* **PAGE EXCERPT**

%%

"Unappreciated" is a R&B song by the girl group Cherish. It is the second single to be released off their debut album, Unappreciated. The single was released in 2006. It was produced by Jazze Pha. The single charted on various countdowns. It peaked at number 41 on the Billboard Hot 100. It charted more successfully on the Billboard Hot R&B/Hip-Hop Songs and Hot R&B/Hip-Hop Airplay charts at number 14. It charted on one video countdown, BET's 106 & Park, where it debuted at number 10 on October 12, 2006. On November 7, 2006, the single jumped from number 10 to number 5 and was named a "Monster move" on the channel. It peaked at number 2 on the countdown.

Song information
"Unappreciated" was written by two of the four members of Cherish. The writers are the older members of the group, Farrah, 30, and Neosha, 29.

The song is about a relationship between a male and female that is not going well. The female is feeling unappreciated and does not get the treatment that she wants. She claims that the male is taking her love for granted and will not say he loves her anymore.

%%

* **MATERIAL TO PROCESS**
%%

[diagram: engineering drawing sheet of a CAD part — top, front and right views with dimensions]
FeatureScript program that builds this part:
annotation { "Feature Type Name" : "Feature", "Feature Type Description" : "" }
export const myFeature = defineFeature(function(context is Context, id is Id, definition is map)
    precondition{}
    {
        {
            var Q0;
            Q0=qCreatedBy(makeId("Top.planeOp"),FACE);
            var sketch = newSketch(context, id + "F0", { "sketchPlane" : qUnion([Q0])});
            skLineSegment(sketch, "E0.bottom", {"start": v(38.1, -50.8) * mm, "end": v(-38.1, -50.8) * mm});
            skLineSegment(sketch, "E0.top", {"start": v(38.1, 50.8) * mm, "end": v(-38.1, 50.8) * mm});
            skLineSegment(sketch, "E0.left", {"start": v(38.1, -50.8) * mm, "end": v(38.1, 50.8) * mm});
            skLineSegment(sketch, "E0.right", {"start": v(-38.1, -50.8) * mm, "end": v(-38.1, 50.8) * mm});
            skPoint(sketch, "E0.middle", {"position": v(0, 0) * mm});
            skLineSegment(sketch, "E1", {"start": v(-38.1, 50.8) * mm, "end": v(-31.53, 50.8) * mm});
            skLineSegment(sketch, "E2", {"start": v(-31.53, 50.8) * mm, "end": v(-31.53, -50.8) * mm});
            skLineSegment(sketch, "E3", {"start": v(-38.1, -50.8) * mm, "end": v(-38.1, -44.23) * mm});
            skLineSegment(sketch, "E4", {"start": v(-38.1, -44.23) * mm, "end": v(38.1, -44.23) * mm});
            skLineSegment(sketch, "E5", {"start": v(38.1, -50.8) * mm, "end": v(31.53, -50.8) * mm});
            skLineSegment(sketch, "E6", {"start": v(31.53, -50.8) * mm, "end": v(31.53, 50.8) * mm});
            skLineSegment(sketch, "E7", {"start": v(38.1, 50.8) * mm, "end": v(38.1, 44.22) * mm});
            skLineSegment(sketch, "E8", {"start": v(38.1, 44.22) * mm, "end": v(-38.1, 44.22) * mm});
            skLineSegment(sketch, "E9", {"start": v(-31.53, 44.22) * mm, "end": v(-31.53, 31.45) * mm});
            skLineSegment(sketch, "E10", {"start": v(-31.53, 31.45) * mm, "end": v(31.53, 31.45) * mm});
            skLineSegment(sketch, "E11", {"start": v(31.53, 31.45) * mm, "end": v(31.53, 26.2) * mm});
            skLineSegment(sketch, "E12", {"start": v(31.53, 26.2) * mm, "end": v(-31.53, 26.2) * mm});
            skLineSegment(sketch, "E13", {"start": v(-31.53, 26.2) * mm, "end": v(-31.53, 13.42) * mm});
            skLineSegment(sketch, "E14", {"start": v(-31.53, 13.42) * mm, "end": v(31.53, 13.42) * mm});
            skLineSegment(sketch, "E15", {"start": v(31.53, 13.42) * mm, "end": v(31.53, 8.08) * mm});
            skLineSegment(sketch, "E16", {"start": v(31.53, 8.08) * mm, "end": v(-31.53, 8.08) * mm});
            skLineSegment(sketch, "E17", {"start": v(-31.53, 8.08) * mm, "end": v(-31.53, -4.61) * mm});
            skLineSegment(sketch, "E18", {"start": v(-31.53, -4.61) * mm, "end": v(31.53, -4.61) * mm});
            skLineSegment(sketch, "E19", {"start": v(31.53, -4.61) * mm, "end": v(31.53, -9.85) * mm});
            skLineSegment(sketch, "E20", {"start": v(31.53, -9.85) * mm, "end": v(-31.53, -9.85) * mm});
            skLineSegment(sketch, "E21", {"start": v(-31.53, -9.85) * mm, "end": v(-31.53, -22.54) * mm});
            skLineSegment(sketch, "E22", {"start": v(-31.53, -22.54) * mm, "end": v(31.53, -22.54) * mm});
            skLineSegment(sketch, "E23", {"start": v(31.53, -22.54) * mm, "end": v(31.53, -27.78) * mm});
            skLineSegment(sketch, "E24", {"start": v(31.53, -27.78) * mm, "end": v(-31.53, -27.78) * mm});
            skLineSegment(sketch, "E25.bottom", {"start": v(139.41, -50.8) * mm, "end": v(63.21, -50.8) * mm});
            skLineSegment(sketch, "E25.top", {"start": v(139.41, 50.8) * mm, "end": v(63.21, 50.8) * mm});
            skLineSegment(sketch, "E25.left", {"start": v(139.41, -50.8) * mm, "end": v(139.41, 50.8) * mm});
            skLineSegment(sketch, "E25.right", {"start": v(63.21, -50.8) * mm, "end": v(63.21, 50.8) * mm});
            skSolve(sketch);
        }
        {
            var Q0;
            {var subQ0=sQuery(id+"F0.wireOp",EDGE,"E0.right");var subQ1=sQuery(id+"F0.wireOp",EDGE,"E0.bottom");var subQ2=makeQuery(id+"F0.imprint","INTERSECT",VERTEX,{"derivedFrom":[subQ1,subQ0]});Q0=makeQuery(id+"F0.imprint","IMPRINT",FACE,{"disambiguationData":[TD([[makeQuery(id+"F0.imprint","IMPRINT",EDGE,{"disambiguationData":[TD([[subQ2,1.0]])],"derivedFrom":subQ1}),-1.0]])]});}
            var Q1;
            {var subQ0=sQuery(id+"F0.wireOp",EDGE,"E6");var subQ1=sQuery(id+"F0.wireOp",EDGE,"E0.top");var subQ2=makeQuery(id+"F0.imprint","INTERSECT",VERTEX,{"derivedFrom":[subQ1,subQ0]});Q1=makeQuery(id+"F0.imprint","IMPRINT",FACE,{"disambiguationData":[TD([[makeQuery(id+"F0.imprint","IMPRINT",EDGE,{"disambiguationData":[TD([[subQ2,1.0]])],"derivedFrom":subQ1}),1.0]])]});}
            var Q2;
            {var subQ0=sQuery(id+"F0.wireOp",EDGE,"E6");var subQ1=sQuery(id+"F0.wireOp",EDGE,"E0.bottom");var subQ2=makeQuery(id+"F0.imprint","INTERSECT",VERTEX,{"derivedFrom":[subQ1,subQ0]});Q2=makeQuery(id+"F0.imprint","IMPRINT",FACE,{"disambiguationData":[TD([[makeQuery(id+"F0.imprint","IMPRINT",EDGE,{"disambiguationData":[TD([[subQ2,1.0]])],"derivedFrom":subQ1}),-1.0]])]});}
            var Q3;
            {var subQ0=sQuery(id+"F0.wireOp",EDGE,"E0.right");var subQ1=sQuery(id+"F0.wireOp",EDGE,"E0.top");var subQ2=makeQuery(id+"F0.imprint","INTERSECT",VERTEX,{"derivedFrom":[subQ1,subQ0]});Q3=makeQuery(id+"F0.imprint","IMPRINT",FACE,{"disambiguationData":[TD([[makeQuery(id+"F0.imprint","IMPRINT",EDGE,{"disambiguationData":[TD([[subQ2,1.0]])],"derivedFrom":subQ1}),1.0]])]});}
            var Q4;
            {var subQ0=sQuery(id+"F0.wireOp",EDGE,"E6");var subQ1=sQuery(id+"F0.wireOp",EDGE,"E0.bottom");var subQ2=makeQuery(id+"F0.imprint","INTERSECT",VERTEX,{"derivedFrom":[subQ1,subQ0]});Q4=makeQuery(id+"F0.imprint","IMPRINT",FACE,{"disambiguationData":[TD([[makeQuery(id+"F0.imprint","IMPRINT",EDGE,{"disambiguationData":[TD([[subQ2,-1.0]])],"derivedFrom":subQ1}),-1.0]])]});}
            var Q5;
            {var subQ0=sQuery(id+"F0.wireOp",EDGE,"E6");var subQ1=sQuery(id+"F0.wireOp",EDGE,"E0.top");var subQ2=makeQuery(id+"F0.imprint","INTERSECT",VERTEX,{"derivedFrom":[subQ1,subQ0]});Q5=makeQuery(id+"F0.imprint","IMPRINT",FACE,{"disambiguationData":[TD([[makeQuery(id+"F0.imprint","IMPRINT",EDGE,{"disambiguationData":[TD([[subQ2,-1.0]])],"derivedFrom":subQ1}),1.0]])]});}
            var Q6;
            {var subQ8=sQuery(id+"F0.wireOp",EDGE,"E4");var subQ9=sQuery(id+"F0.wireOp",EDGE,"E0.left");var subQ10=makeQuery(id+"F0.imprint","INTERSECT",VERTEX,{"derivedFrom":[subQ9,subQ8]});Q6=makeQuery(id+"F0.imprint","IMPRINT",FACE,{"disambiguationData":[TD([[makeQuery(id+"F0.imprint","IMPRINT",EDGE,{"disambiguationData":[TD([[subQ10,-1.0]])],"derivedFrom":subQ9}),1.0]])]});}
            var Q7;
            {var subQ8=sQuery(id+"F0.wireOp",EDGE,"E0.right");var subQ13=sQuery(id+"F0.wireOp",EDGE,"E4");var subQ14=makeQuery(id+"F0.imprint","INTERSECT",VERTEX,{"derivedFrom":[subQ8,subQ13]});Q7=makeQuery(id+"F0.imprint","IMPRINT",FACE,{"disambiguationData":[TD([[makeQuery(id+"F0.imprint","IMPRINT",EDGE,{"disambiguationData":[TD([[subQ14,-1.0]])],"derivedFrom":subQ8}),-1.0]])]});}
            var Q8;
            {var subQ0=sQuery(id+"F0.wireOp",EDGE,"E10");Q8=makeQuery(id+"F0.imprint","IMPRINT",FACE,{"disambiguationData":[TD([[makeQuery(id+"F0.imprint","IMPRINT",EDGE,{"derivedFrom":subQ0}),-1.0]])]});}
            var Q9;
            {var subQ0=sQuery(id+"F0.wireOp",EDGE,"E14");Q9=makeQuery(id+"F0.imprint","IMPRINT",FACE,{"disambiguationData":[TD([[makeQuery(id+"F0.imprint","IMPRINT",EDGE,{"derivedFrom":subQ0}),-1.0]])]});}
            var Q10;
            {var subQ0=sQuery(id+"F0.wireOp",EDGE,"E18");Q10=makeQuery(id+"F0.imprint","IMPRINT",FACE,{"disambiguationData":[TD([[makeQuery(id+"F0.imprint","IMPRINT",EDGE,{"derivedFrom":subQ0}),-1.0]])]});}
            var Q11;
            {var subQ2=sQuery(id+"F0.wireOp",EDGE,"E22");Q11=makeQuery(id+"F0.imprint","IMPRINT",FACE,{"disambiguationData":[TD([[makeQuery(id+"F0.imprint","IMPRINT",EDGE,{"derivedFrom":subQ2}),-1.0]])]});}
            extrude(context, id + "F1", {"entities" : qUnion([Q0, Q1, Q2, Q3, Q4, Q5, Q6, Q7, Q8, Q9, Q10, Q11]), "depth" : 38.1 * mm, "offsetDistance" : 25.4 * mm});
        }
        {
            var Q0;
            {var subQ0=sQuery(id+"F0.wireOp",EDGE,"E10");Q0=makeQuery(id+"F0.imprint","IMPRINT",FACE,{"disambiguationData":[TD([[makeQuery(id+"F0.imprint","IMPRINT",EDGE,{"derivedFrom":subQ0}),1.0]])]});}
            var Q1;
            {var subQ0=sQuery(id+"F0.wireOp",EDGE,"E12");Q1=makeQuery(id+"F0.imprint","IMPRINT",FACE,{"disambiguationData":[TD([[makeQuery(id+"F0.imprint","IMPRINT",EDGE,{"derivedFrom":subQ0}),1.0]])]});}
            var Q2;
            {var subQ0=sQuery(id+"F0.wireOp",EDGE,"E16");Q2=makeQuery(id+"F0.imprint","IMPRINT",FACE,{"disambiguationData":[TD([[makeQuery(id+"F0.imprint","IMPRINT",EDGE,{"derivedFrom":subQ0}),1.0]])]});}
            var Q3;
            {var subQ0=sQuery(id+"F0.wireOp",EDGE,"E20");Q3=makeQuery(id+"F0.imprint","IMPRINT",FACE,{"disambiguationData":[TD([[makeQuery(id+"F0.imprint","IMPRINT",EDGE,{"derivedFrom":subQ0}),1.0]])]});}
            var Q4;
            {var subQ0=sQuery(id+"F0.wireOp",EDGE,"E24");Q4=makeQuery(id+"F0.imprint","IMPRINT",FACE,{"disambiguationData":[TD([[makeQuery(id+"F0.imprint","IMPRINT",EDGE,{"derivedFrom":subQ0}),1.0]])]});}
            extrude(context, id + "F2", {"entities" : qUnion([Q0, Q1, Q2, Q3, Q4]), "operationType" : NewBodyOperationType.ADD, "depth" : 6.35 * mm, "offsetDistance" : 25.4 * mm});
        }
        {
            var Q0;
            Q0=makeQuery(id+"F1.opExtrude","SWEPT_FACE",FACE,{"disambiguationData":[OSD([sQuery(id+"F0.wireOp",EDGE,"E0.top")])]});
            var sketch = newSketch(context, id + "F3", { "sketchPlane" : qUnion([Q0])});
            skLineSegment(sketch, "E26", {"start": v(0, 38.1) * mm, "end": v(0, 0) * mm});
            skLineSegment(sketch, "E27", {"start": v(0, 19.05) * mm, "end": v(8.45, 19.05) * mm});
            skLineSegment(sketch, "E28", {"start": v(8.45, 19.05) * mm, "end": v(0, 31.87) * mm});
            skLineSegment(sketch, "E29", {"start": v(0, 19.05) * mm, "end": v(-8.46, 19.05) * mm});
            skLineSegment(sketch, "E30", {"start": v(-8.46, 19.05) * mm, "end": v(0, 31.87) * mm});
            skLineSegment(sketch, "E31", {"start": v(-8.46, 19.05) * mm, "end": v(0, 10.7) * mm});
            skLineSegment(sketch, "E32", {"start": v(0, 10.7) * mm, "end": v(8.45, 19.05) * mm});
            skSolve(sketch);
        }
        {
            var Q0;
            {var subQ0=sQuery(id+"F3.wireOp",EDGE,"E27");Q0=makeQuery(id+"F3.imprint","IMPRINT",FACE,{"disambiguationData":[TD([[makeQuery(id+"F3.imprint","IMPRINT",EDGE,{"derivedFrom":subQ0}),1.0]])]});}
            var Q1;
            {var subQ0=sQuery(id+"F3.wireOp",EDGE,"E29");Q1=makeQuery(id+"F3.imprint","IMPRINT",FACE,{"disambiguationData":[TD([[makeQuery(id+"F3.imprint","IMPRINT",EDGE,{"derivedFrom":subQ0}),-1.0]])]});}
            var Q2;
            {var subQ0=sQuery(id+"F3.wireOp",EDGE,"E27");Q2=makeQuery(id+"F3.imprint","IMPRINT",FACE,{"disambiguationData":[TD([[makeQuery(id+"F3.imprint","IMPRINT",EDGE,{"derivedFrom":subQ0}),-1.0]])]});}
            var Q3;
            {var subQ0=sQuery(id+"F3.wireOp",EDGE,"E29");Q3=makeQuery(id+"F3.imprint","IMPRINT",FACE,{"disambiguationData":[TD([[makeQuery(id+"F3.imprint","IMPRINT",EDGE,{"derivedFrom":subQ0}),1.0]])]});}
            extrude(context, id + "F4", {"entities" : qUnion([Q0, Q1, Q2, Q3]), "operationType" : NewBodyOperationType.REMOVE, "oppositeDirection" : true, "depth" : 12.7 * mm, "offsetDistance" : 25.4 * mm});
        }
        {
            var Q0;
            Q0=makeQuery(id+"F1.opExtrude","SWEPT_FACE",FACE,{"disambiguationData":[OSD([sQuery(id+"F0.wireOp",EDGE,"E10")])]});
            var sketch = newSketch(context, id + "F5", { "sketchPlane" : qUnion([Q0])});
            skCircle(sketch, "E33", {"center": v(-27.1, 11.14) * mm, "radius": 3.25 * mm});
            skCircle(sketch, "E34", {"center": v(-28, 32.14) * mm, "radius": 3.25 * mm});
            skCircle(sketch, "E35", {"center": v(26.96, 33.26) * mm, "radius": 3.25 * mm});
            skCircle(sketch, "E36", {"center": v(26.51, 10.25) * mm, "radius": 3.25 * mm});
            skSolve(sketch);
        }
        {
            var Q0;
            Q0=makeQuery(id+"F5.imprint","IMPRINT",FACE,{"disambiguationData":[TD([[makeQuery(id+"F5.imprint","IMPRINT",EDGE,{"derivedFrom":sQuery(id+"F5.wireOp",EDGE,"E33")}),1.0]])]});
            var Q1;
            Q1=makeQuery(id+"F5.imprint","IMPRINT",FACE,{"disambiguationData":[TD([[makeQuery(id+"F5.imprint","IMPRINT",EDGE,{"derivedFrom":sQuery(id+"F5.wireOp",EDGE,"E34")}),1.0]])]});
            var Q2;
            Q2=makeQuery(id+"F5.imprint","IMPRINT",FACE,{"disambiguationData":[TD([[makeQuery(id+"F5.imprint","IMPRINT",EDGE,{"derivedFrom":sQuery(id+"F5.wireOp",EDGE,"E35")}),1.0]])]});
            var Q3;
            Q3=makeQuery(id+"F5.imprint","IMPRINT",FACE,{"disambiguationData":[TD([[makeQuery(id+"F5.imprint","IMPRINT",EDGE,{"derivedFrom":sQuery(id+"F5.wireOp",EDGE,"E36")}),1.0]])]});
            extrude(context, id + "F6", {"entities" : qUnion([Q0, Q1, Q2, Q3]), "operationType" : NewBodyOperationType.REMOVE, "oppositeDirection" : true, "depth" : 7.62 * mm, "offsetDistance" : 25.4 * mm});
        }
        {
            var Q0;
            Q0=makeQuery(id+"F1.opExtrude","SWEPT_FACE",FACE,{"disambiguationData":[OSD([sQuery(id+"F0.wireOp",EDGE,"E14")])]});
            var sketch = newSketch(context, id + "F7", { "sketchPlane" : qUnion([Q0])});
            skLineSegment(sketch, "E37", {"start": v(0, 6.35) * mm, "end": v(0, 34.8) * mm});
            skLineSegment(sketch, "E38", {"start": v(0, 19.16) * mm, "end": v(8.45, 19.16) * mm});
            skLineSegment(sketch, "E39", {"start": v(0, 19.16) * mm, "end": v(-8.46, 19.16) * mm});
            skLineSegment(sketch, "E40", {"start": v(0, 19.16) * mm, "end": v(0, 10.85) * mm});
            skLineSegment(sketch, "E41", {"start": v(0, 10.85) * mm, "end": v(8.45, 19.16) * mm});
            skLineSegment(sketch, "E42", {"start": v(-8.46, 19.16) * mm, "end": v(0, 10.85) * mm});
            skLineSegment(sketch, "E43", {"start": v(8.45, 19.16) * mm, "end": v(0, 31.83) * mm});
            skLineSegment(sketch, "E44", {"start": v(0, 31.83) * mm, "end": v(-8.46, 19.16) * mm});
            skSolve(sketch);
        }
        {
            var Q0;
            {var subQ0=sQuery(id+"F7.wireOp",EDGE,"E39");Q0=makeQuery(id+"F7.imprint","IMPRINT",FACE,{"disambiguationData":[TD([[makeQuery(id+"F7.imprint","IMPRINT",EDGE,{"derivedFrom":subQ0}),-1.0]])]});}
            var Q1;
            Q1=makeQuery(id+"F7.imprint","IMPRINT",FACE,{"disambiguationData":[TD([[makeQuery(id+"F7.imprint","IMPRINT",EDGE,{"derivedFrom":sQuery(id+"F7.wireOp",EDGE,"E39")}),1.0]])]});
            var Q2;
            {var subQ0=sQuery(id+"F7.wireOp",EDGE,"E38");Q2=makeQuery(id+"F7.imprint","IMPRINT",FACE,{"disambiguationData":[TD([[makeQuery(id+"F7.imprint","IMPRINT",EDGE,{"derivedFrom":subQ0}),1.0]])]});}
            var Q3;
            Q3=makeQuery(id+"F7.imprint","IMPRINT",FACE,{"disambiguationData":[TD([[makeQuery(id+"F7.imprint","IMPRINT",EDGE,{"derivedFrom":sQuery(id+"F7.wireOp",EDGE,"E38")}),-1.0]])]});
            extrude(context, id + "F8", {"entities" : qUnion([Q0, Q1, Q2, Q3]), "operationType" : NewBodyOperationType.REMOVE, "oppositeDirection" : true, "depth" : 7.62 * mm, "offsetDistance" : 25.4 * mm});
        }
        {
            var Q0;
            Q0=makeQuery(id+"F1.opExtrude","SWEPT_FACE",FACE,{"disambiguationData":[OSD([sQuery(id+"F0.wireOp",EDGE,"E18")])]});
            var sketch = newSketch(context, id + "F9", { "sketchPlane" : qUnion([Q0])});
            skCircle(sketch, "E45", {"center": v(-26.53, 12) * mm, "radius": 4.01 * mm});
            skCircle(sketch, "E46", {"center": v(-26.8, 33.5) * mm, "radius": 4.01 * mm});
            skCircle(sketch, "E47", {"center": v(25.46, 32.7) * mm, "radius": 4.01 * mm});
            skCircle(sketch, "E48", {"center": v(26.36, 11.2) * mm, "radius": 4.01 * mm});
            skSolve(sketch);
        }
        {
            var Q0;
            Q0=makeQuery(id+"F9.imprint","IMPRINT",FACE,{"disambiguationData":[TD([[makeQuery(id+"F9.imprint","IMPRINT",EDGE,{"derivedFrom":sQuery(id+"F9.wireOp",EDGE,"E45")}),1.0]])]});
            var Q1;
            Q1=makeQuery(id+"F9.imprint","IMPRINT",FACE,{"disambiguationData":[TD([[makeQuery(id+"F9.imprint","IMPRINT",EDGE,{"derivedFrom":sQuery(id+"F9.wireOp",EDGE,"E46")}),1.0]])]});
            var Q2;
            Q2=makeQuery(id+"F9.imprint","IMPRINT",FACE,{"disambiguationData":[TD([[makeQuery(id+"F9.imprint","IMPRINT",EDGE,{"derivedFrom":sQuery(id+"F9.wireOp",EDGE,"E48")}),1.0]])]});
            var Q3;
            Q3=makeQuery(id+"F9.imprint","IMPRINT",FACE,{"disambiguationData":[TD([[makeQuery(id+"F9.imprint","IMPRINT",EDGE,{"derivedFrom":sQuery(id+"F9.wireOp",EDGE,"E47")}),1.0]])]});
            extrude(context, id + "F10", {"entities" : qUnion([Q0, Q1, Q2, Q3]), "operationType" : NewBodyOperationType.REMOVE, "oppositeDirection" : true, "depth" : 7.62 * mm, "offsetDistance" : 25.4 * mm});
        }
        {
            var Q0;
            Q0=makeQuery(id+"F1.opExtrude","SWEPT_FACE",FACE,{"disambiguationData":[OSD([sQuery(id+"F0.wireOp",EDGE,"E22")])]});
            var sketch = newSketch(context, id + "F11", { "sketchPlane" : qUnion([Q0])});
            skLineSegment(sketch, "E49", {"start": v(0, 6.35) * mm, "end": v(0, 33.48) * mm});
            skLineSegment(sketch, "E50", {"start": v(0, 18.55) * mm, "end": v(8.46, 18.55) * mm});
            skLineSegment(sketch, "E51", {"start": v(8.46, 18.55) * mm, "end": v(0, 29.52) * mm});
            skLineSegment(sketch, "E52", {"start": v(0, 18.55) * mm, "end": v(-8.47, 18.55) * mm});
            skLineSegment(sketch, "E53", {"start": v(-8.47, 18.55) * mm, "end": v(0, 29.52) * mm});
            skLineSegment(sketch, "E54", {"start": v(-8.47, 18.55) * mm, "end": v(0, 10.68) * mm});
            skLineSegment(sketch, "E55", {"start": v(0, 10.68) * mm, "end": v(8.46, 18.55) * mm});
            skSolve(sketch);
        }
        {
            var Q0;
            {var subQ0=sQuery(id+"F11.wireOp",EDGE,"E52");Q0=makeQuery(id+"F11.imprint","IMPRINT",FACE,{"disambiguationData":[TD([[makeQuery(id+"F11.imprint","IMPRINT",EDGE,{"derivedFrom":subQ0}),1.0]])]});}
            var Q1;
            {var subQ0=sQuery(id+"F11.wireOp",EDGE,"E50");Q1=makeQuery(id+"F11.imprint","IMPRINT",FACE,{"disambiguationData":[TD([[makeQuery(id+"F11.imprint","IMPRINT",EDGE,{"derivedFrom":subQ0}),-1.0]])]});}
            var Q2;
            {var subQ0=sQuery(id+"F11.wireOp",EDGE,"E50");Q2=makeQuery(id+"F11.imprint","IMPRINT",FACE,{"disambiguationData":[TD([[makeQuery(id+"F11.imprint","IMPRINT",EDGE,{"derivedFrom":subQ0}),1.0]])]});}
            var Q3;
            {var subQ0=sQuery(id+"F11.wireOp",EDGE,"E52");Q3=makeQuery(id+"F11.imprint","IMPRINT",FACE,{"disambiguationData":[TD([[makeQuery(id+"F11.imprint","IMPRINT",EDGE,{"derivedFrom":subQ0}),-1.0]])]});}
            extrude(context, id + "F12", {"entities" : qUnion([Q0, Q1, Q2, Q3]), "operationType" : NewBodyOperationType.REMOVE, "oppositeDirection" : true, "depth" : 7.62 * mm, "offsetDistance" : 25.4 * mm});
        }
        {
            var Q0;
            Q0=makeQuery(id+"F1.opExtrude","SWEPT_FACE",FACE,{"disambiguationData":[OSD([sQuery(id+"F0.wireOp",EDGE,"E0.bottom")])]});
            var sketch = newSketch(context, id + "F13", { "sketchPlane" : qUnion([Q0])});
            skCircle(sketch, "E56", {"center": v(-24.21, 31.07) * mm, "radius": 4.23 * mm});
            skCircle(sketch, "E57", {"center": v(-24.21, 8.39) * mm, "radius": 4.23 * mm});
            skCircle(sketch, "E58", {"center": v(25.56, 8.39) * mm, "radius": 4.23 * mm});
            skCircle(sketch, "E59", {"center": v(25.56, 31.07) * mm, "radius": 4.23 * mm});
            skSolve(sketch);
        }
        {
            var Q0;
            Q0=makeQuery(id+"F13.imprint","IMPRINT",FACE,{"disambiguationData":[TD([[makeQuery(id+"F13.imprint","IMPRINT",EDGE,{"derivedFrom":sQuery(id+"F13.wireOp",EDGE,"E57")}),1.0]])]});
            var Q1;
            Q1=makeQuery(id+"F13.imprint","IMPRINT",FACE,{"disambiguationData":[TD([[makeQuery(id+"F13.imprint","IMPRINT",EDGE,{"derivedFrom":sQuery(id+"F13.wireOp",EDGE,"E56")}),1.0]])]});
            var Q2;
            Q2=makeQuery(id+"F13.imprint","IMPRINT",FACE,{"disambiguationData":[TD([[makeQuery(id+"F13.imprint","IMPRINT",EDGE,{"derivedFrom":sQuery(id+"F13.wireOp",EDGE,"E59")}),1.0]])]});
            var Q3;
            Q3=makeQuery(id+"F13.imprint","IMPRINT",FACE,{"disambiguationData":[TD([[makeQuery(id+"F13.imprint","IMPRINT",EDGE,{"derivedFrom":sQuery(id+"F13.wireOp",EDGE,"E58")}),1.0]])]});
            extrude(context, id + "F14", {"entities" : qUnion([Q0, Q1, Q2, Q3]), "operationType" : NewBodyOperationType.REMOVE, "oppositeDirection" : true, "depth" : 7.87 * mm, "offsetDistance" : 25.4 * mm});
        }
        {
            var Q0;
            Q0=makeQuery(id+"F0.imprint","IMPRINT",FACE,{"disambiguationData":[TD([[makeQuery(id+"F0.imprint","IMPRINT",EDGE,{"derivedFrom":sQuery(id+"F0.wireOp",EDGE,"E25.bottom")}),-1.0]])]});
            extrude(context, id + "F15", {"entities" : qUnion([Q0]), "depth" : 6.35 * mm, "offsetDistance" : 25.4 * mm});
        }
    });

%%

* **WHAT IS ASKED**
a – Extract each line in the rows that includes the string "part".
b – Extend the article on the Cherish song, picking up right after its final sentence.
The article on the Cherish song and the rows come from separate, unrelated sources.

* **EXPECTED RESULTS**
a –
[diagram: engineering drawing sheet of a CAD part — top, front and right views with dimensions]
FeatureScript program that builds this part:

b –
Commercial performance
"Unappreciated" debuted at number 98 on US Billboard Hot 100 for the week of October 14, 2006. It peaked at number 41 for the week of December 16, 2006. It stayed on the chart for seventeen weeks.

Music video
Directed by Erik White, the video starts off with the four sisters on the front steps of their houses singing along to the chorus. Fallon of the group sings the first verse while walking in the neighborhood. The second verse is sung by the oldest member Farrah who is in her house on the couch singing. The last verse is sung by  Felisha where she is in front of a car, they are all on top of a house roof singing in the last scene.

Remix
The official remix was produced by Don Vito and featured rapper Da Brat.

Charts

Versions
"Unappreciated" (Edison Vocal Remix)
"Unappreciated : Sunship Mixes"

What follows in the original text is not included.